* **TRY IT**: Leave out the pictures and print the records below exactly.

(SOURCE MATERIAL Opens)

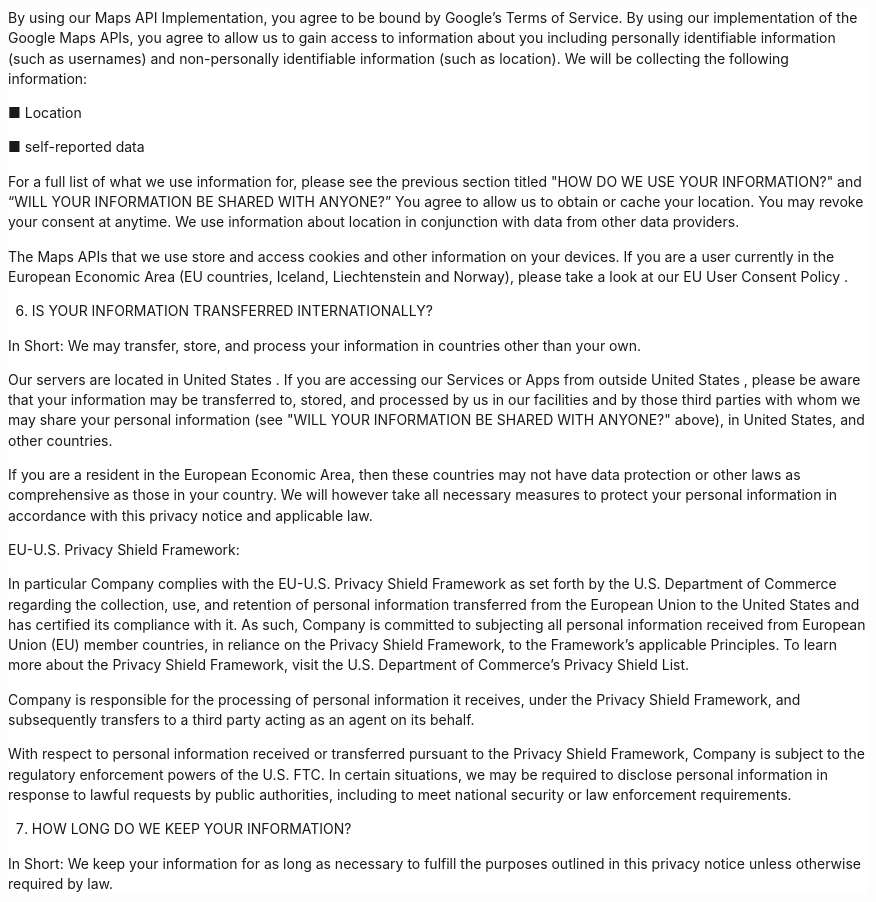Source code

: By using our Maps API Implementation, you agree to be bound by Google’s Terms of Service.  By using our implementation of the Google Maps APIs, you agree to allow us to gain access to information about you including personally identifiable information (such as usernames) and non-personally identifiable information (such as location). We will be collecting the following information:

■  Location

■  self-reported data

For a full list of what we use information for, please see the previous section titled  "HOW DO WE USE YOUR INFORMATION?" and  “WILL YOUR INFORMATION BE SHARED WITH ANYONE?”  You agree to allow us to obtain or cache your location. You may revoke your consent at anytime.  We use information about location in conjunction with data from other data providers.

The Maps APIs that we use store and access cookies and other information on your devices. If you are a user currently in the European Economic Area (EU countries, Iceland, Liechtenstein and Norway), please take a look at our EU User Consent Policy .



6. IS YOUR INFORMATION TRANSFERRED INTERNATIONALLY?

In Short:  We may transfer, store, and process your information in countries other than your own.

Our servers are located in  United States . If you are accessing our  Services  or  Apps  from outside  United States , please be aware that your information may be transferred to, stored, and processed by us in our facilities and by those third parties with whom we may share your personal information (see "WILL YOUR INFORMATION BE SHARED WITH ANYONE?" above), in  United States,  and other countries.

If you are a resident in the European Economic Area, then these countries may not have data protection or other laws as comprehensive as those in your country. We will however take all necessary measures to protect your personal information in accordance with this  privacy notice  and applicable law.

EU-U.S. Privacy Shield Framework:

In particular Company complies with the EU-U.S. Privacy Shield Framework as set forth by the U.S. Department of Commerce regarding the collection, use, and retention of personal information transferred from the European Union to the United States and has certified its compliance with it. As such, Company is committed to subjecting all personal information received from European Union (EU) member countries, in reliance on the Privacy Shield Framework, to the Framework’s applicable Principles. To learn more about the Privacy Shield Framework, visit the U.S. Department of Commerce’s Privacy Shield List.

Company is responsible for the processing of personal information it receives, under the Privacy Shield Framework, and subsequently transfers to a third party acting as an agent on its behalf.

With respect to personal information received or transferred pursuant to the Privacy Shield Framework, Company is subject to the regulatory enforcement powers of the U.S. FTC. In certain situations, we may be required to disclose personal information in response to lawful requests by public authorities, including to meet national security or law enforcement requirements.



7. HOW LONG DO WE KEEP YOUR INFORMATION?

In Short:  We keep your information for as long as necessary to fulfill the purposes outlined in this  privacy notice  unless otherwise required by law.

(SOURCE MATERIAL Closes)

* **ANSWER BOX**:
Source code

: By using our Maps API Implementation, you agree to be bound by Google’s Terms of Service.  By using our implementation of the Google Maps APIs, you agree to allow us to gain access to information about you including personally identifiable information (such as usernames) and non-personally identifiable information (such as location). We will be collecting the following information:

■  Location

■  self-reported data

For a full list of what we use information for, please see the previous section titled  "HOW DO WE USE YOUR INFORMATION?" and  “WILL YOUR INFORMATION BE SHARED WITH ANYONE?”  You agree to allow us to obtain or cache your location. You may revoke your consent at anytime.  We use information about location in conjunction with data from other data providers.

The Maps APIs that we use store and access cookies and other information on your devices. If you are a user currently in the European Economic Area (EU countries, Iceland, Liechtenstein and Norway), please take a look at our EU User Consent Policy .



6. IS YOUR INFORMATION TRANSFERRED INTERNATIONALLY?

In Short:  We may transfer, store, and process your information in countries other than your own.

Our servers are located in  United States . If you are accessing our  Services  or  Apps  from outside  United States , please be aware that your information may be transferred to, stored, and processed by us in our facilities and by those third parties with whom we may share your personal information (see "WILL YOUR INFORMATION BE SHARED WITH ANYONE?" above), in  United States,  and other countries.

If you are a resident in the European Economic Area, then these countries may not have data protection or other laws as comprehensive as those in your country. We will however take all necessary measures to protect your personal information in accordance with this  privacy notice  and applicable law.

EU-U.S. Privacy Shield Framework:

In particular Company complies with the EU-U.S. Privacy Shield Framework as set forth by the U.S. Department of Commerce regarding the collection, use, and retention of personal information transferred from the European Union to the United States and has certified its compliance with it. As such, Company is committed to subjecting all personal information received from European Union (EU) member countries, in reliance on the Privacy Shield Framework, to the Framework’s applicable Principles. To learn more about the Privacy Shield Framework, visit the U.S. Department of Commerce’s Privacy Shield List.

Company is responsible for the processing of personal information it receives, under the Privacy Shield Framework, and subsequently transfers to a third party acting as an agent on its behalf.

With respect to personal information received or transferred pursuant to the Privacy Shield Framework, Company is subject to the regulatory enforcement powers of the U.S. FTC. In certain situations, we may be required to disclose personal information in response to lawful requests by public authorities, including to meet national security or law enforcement requirements.



7. HOW LONG DO WE KEEP YOUR INFORMATION?

In Short:  We keep your information for as long as necessary to fulfill the purposes outlined in this  privacy notice  unless otherwise required by law.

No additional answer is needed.